In 1950, Ossorio traveled to Victorias, Negros, to work on a mural for the Church of Saint Joseph the Worker, which his family had built. The trip signaled his first time in the Philippines since he was ten years old. The return “home” opened old wounds from Ossorio’s youth, including conflict about his sexuality and the effects of his devoutly Catholic upbringing. While in Victorias, as a way to address these feelings and as a form of liberation from the stylistic restrictions of the mural project, he produced a stunning set of paintings collectively known as the Victorias Drawings, all centered on themes of childhood, birth, sexuality, mythology, and religion. Ossorio used a wax-resist technique that he developed after seeing it used in the work of Romanian surrealist Victor Brauner. After applying a light color wash to the paper, Ossorio would draw forms with wax, and then paint in watercolor, which would saturate all areas of the paper except those with wax-drawn shapes. He sent some of the works to Dubuffet, whom he had met and befriended a year earlier, having already been an admirer and collector of the latter’s works. Dubuffet saw the Victorias paintings within the framework of his own notions of art brut—a spontaneous and idiosyncratic approach to art making that stands as a corrective to the mimicry of the formally trained cultural avant-garde. Dubuffet was deeply enthusiastic and encouraging, and in 1951, Ossorio went to Paris and spent most of that year with him and his wife. When he returned, Ossorio purchased the East Hampton estate known as the Creeks, which he cultivated into “the Eighth Wonder of the Horticultural World.” He also agreed to house the Dubuffet’s entire collection of the Compagnie de l’Art Brut at the Creeks, where it stayed until 1962.
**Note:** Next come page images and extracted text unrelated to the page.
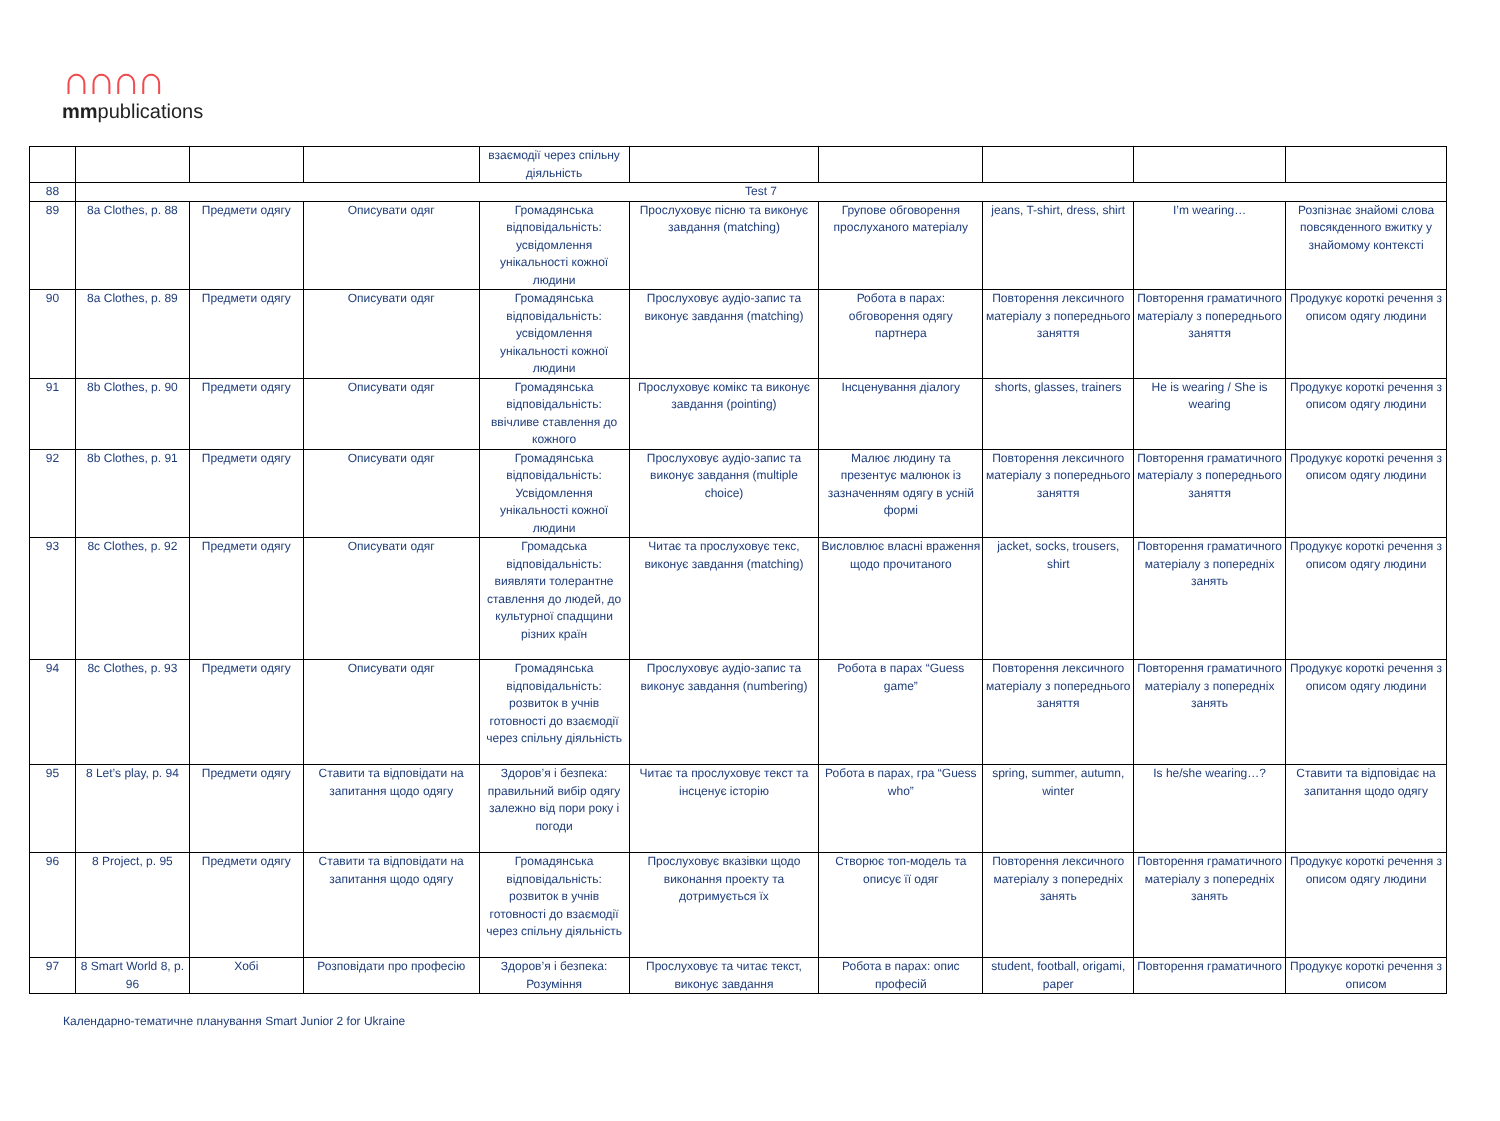∩∩∩∩
mmpublications
| | | | | взаємодії через спільну діяльність | | | | | |
| 88 | Test 7 | | | | | | | | |
| 89 | 8a Clothes, p. 88 | Предмети одягу | Описувати одяг | Громадянська відповідальність: усвідомлення унікальності кожної людини | Прослуховує пісню та виконує завдання (matching) | Групове обговорення прослуханого матеріалу | jeans, T-shirt, dress, shirt | I’m wearing… | Розпізнає знайомі слова повсякденного вжитку у знайомому контексті |
| 90 | 8a Clothes, p. 89 | Предмети одягу | Описувати одяг | Громадянська відповідальність: усвідомлення унікальності кожної людини | Прослуховує аудіо-запис та виконує завдання (matching) | Робота в парах: обговорення одягу партнера | Повторення лексичного матеріалу з попереднього заняття | Повторення граматичного матеріалу з попереднього заняття | Продукує короткі речення з описом одягу людини |
| 91 | 8b Clothes, p. 90 | Предмети одягу | Описувати одяг | Громадянська відповідальність: ввічливе ставлення до кожного | Прослуховує комікс та виконує завдання (pointing) | Інсценування діалогу | shorts, glasses, trainers | He is wearing / She is wearing | Продукує короткі речення з описом одягу людини |
| 92 | 8b Clothes, p. 91 | Предмети одягу | Описувати одяг | Громадянська відповідальність: Усвідомлення унікальності кожної людини | Прослуховує аудіо-запис та виконує завдання (multiple choice) | Малює людину та презентує малюнок із зазначенням одягу в усній формі | Повторення лексичного матеріалу з попереднього заняття | Повторення граматичного матеріалу з попереднього заняття | Продукує короткі речення з описом одягу людини |
| 93 | 8c Clothes, p. 92 | Предмети одягу | Описувати одяг | Громадська відповідальність: виявляти толерантне ставлення до людей, до культурної спадщини різних країн | Читає та прослуховує текс, виконує завдання (matching) | Висловлює власні враження щодо прочитаного | jacket, socks, trousers, shirt | Повторення граматичного матеріалу з попередніх занять | Продукує короткі речення з описом одягу людини |
| 94 | 8c Clothes, p. 93 | Предмети одягу | Описувати одяг | Громадянська відповідальність: розвиток в учнів готовності до взаємодії через спільну діяльність | Прослуховує аудіо-запис та виконує завдання (numbering) | Робота в парах “Guess game” | Повторення лексичного матеріалу з попереднього заняття | Повторення граматичного матеріалу з попередніх занять | Продукує короткі речення з описом одягу людини |
| 95 | 8 Let’s play, p. 94 | Предмети одягу | Ставити та відповідати на запитання щодо одягу | Здоров’я і безпека: правильний вибір одягу залежно від пори року і погоди | Читає та прослуховує текст та інсценує історію | Робота в парах, гра “Guess who” | spring, summer, autumn, winter | Is he/she wearing…? | Ставити та відповідає на запитання щодо одягу |
| 96 | 8 Project, p. 95 | Предмети одягу | Ставити та відповідати на запитання щодо одягу | Громадянська відповідальність: розвиток в учнів готовності до взаємодії через спільну діяльність | Прослуховує вказівки щодо виконання проекту та дотримується їх | Створює топ-модель та описує її одяг | Повторення лексичного матеріалу з попередніх занять | Повторення граматичного матеріалу з попередніх занять | Продукує короткі речення з описом одягу людини |
| 97 | 8 Smart World 8, p. 96 | Хобі | Розповідати про професію | Здоров’я і безпека: Розуміння | Прослуховує та читає текст, виконує завдання | Робота в парах: опис професій | student, football, origami, paper | Повторення граматичного | Продукує короткі речення з описом |
Календарно-тематичне планування Smart Junior 2 for Ukraine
The relationship between Ossorio and Dubuffet proved vital for both artists, and so enthralled with Ossorio’s Victorias works was Dubuffet that he developed a new form of art historical writing to be able to describe them faithfully. As Minturn explains in his essay accompanying the exhibition catalogue, “When composing the book [on Ossorio], Dubuffet had many of the works he was writing about right in front of him, some of which had been executed just hours before. . . Dubuffet makes it clear that his study is not art history written from afar (in time or space), rather, it is art writing “on the spot,” and as such, much closer to journalistic reportage. He quickly transcribes Ossorio’s painterly performance . . . as if it were unfolding before our eyes. . . . Dubuffet successfully merge[d] studio practice with art writing, reminding us that, just as viewing a work of art should always be an act of re-creation experienced in the present tense, so too the act of writing about a work of art should be a literary re-enactment and re-performance of the visual work.”